American shale oil is the world’s second cheapest source

Norwegian energy research and business intelligence company Rystad Energy says North American tight oil is emerging as the second cheapest source of new oil volumes globally, just shy of the Middle East onshore market. They estimate that total recoverable resources from North American tight oil has more than tripled since 2014. Four years ago, United States’ shale oil was the world’s second most expensive oil resource.

According to Rystad Energy’s global liquids cost curve, North American shale ranked as the second most expensive resource in 2015, with an average breakeven price of USD $68 per barrel. The average Brent breakeven price for tight oil is now estimated at USD $46 per barrel, just four dollars behind the giant onshore fields in Saudi Arabia and other Middle Eastern countries.
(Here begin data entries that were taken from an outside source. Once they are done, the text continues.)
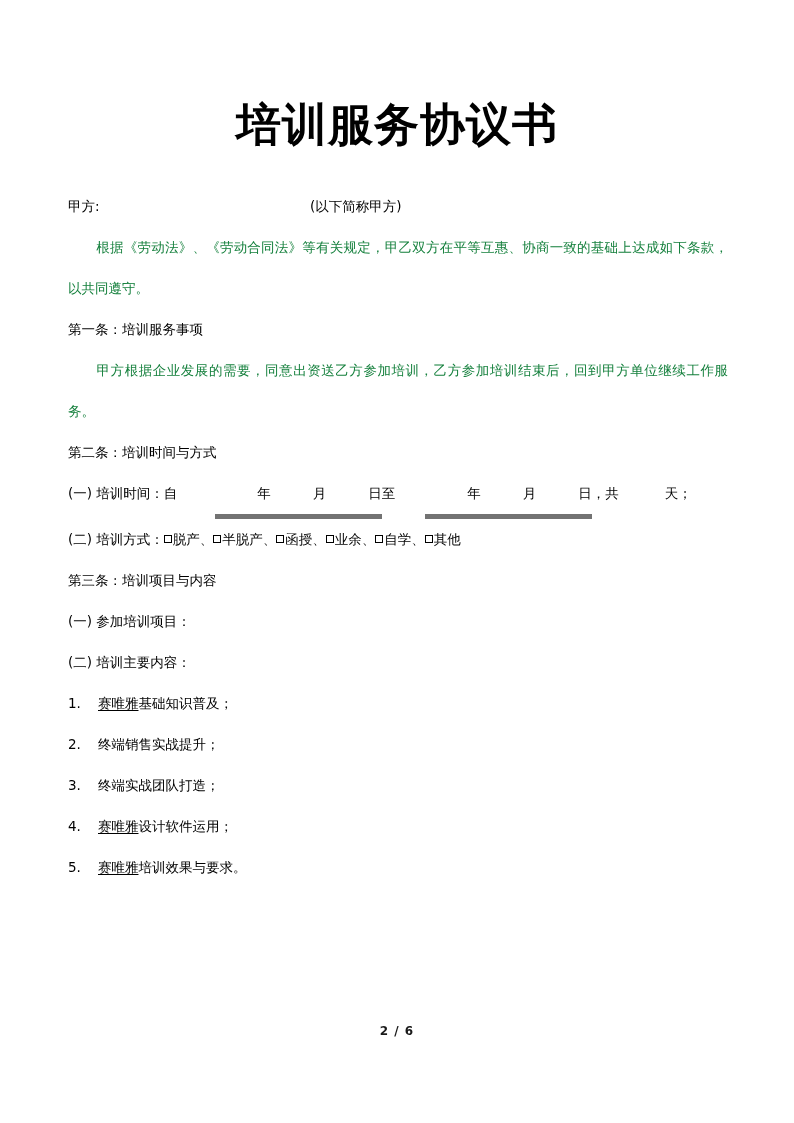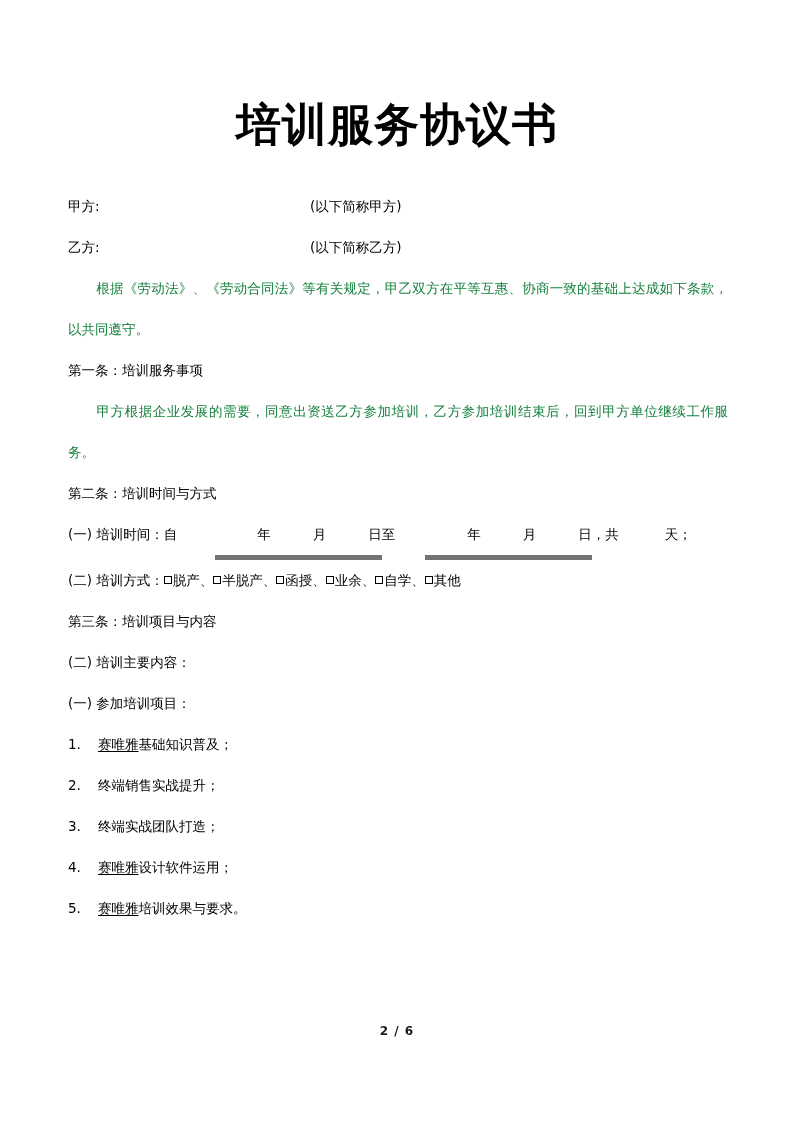--- a/index.html
+++ b/index.html
@@ -152,10 +152,6 @@
       <span class="right">(以下简称甲方)</span>
     </div>
 
-    <div class="two-col">
-      <span class="left">乙方:</span>
-      <span class="right">(以下简称乙方)</span>
-    </div>
 
 
     <div class="para"><span class="ind"></span><span>根据《劳动法》、《劳动合同法》等有关规定，甲乙双方在平等互惠、协商一致的基础上达成如下条款，以共同遵守。</span></div>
Head of Upstream Research at Rystad Energy Espen Erlingsen said, “As the majors are struggling to replace conventional liquids, a wealthy source of additional resources is tight oil. The North American tight oil industry has changed considerably since 2014, as it has proven to be a competitive supply source in a low price environment. While costs for tight oil have been reduced, the resource potential has grown considerably over the last four years.”

For oil companies struggling to replace conventional resources after years of disappointing exploration results, tight oil simultaneously offers a base for growth, increased flexibility, and attractive returns. Whereas offshore normally needs seven to 12 years to recover costs, tight oil typically requires only two to four years.

Mr. Erlingsen added, “Tight oil is a short cycle investment with a relatively brief lead time from the sanctioning of new wells to the start of production. This gives E&P companies the flexibility to adapt to market conditions and easily change activity levels. In the ever-changing oil price environment, this implies tight oil investment has less uncertainty compared to offshore.